» Task requirements: In the material below, find the line with "- [Mautic Docs](https://docs.mautic.org/)" and the line with "of cultural heritage", then output both and every line between them exactly, omitting pictures.

» Dataset extract:

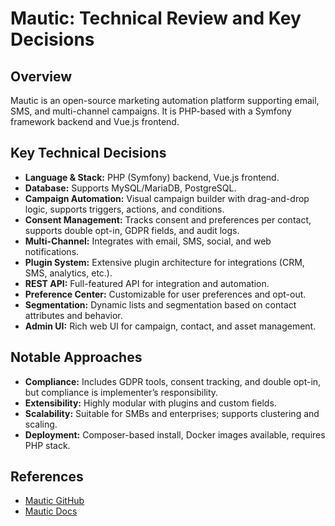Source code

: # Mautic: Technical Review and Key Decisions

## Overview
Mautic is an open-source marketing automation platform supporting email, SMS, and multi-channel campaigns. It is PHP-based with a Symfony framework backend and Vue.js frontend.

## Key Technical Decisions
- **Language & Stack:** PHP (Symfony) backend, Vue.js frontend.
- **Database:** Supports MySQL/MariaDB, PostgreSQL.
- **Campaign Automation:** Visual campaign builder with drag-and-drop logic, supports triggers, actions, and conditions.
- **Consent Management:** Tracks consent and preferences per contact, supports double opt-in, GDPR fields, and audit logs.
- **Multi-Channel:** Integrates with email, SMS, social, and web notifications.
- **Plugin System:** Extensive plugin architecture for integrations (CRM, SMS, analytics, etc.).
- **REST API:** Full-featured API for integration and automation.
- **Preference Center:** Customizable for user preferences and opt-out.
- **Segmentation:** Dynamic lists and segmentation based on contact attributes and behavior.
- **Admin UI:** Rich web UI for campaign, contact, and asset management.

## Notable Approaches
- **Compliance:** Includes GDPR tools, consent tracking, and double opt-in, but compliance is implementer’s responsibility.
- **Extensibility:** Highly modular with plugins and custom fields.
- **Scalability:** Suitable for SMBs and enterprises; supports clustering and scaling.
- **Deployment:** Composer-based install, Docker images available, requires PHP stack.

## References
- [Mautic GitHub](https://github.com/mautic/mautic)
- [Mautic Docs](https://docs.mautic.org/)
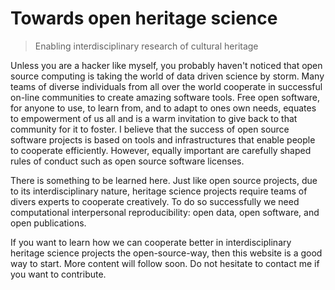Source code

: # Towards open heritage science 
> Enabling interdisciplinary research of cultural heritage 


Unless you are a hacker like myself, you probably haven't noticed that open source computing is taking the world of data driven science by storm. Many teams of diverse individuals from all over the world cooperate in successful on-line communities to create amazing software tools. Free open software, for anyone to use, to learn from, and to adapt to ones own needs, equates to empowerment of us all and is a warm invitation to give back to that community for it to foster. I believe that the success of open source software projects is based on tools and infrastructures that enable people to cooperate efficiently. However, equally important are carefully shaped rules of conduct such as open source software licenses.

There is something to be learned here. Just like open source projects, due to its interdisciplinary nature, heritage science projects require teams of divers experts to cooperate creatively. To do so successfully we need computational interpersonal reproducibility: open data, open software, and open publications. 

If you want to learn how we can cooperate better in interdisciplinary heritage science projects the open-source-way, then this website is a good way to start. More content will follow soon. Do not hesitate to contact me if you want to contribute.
---
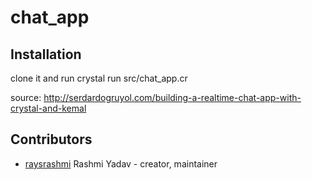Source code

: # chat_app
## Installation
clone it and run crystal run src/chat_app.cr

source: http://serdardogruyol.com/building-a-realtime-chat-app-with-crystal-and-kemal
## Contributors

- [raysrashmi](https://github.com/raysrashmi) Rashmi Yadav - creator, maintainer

» Completed task:
- [Mautic Docs](https://docs.mautic.org/)
Source code

: # Towards open heritage science 
> Enabling interdisciplinary research of cultural heritage 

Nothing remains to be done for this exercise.